>>>>>

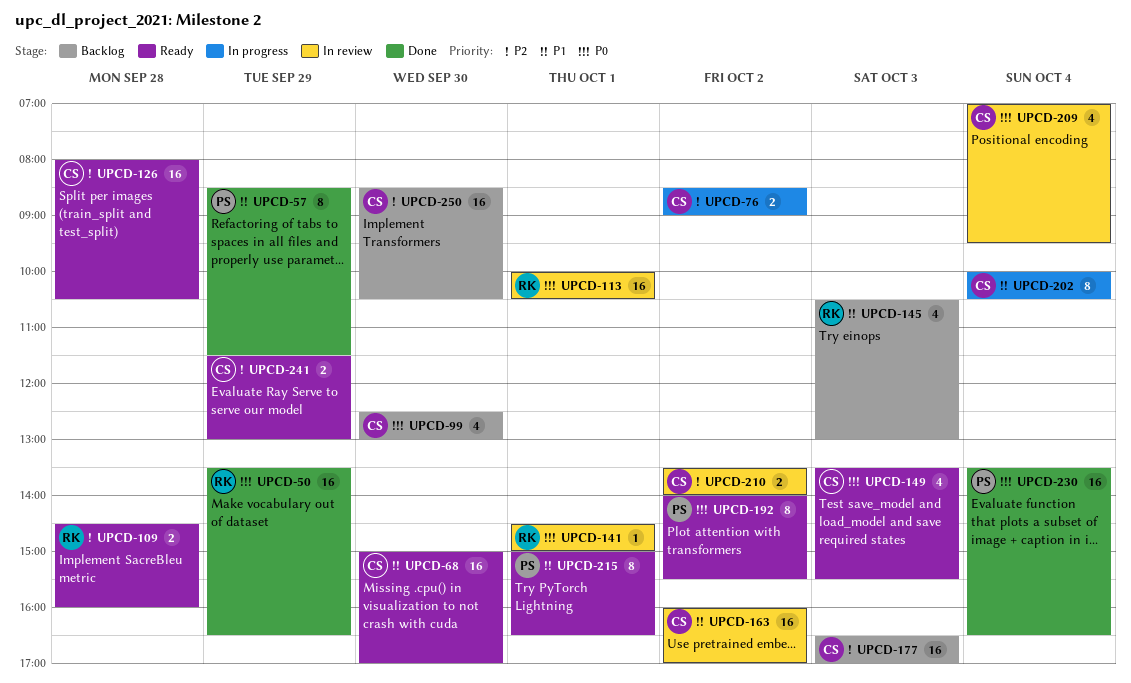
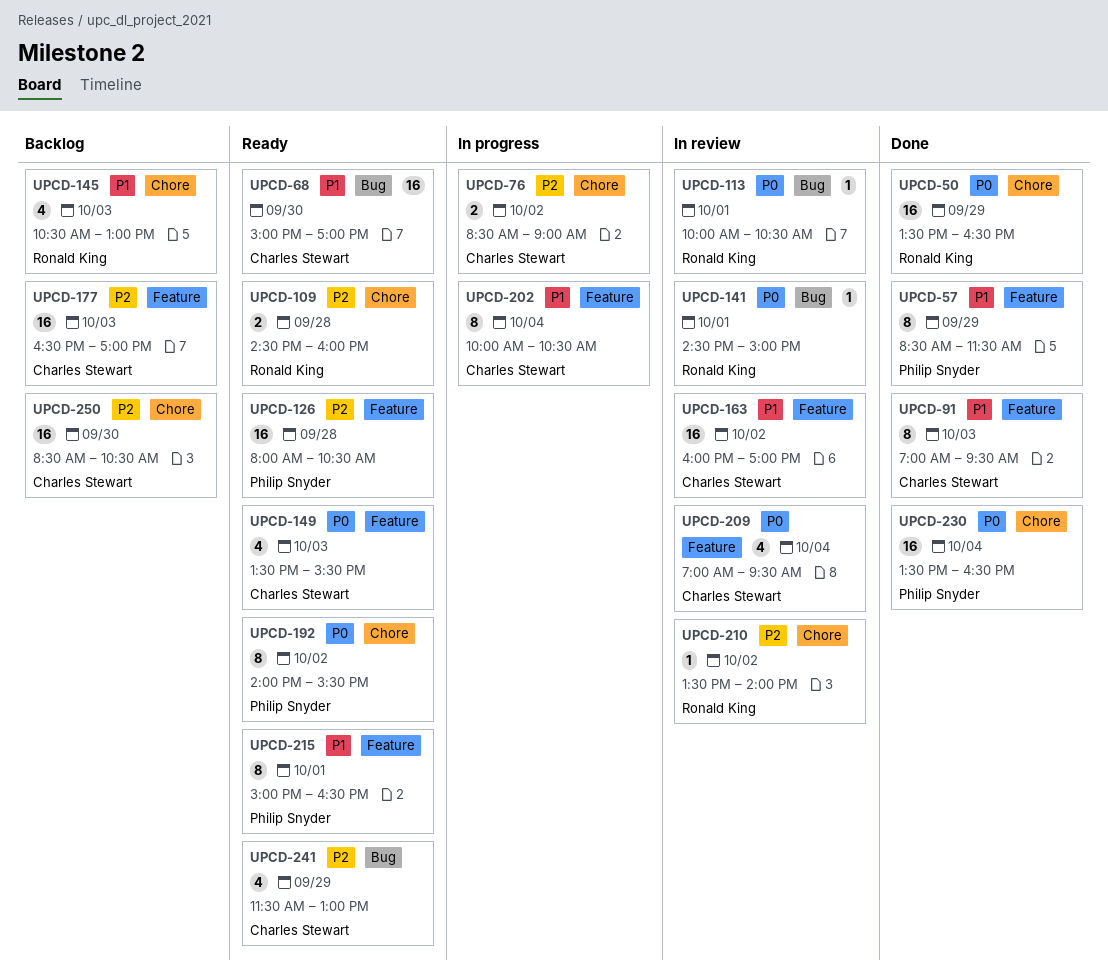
UPCD-91: none -> present
UPCD-99: present -> none
UPCD-113, estimate: 16 -> 1
UPCD-126, owner: Charles Stewart -> Philip Snyder
UPCD-210, owner: Charles Stewart -> Ronald King
UPCD-210, estimate: 2 -> 1
UPCD-241, estimate: 2 -> 4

<<<<<

* **Request**
Please write out all the data word for word, but keep every picture out.

* **Response for this exercise**
UPCD-91: none -> present
UPCD-99: present -> none
UPCD-113, estimate: 16 -> 1
UPCD-126, owner: Charles Stewart -> Philip Snyder
UPCD-210, owner: Charles Stewart -> Ronald King
UPCD-210, estimate: 2 -> 1
UPCD-241, estimate: 2 -> 4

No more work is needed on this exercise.